Task description:
A complete transcription of the material, exact in every line, is what is wanted.

Collected data:
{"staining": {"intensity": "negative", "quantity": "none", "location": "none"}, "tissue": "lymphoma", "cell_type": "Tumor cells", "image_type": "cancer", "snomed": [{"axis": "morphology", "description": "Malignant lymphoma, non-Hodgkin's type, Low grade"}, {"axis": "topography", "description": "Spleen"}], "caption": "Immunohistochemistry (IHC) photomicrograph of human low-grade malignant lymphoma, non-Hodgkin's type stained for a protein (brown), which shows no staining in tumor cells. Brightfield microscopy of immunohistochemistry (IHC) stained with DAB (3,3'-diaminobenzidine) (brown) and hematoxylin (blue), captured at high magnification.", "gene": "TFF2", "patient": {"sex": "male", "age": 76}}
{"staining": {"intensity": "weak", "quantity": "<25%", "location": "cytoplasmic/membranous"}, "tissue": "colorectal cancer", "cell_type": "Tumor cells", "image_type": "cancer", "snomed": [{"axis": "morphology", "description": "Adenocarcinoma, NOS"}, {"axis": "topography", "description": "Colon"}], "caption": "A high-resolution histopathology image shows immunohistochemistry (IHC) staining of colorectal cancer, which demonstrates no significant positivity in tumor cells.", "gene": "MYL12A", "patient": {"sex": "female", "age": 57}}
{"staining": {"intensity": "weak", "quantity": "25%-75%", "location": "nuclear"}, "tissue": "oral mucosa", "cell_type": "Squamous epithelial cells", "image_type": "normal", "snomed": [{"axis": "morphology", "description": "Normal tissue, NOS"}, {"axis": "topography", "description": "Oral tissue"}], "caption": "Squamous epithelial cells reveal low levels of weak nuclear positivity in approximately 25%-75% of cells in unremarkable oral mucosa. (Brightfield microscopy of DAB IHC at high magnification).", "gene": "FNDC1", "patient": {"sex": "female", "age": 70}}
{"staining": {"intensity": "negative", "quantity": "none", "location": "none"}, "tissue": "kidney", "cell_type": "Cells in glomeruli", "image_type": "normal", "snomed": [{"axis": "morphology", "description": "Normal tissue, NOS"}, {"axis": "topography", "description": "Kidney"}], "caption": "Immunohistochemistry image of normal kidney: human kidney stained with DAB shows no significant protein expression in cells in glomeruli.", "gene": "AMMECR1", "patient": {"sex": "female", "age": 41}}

Worked solution:
{"staining": {"intensity": "negative", "quantity": "none", "location": "none"}, "tissue": "lymphoma", "cell_type": "Tumor cells", "image_type": "cancer", "snomed": [{"axis": "morphology", "description": "Malignant lymphoma, non-Hodgkin's type, Low grade"}, {"axis": "topography", "description": "Spleen"}], "caption": "Immunohistochemistry (IHC) photomicrograph of human low-grade malignant lymphoma, non-Hodgkin's type stained for a protein (brown), which shows no staining in tumor cells. Brightfield microscopy of immunohistochemistry (IHC) stained with DAB (3,3'-diaminobenzidine) (brown) and hematoxylin (blue), captured at high magnification.", "gene": "TFF2", "patient": {"sex": "male", "age": 76}}
{"staining": {"intensity": "weak", "quantity": "<25%", "location": "cytoplasmic/membranous"}, "tissue": "colorectal cancer", "cell_type": "Tumor cells", "image_type": "cancer", "snomed": [{"axis": "morphology", "description": "Adenocarcinoma, NOS"}, {"axis": "topography", "description": "Colon"}], "caption": "A high-resolution histopathology image shows immunohistochemistry (IHC) staining of colorectal cancer, which demonstrates no significant positivity in tumor cells.", "gene": "MYL12A", "patient": {"sex": "female", "age": 57}}
{"staining": {"intensity": "weak", "quantity": "25%-75%", "location": "nuclear"}, "tissue": "oral mucosa", "cell_type": "Squamous epithelial cells", "image_type": "normal", "snomed": [{"axis": "morphology", "description": "Normal tissue, NOS"}, {"axis": "topography", "description": "Oral tissue"}], "caption": "Squamous epithelial cells reveal low levels of weak nuclear positivity in approximately 25%-75% of cells in unremarkable oral mucosa. (Brightfield microscopy of DAB IHC at high magnification).", "gene": "FNDC1", "patient": {"sex": "female", "age": 70}}
{"staining": {"intensity": "negative", "quantity": "none", "location": "none"}, "tissue": "kidney", "cell_type": "Cells in glomeruli", "image_type": "normal", "snomed": [{"axis": "morphology", "description": "Normal tissue, NOS"}, {"axis": "topography", "description": "Kidney"}], "caption": "Immunohistochemistry image of normal kidney: human kidney stained with DAB shows no significant protein expression in cells in glomeruli.", "gene": "AMMECR1", "patient": {"sex": "female", "age": 41}}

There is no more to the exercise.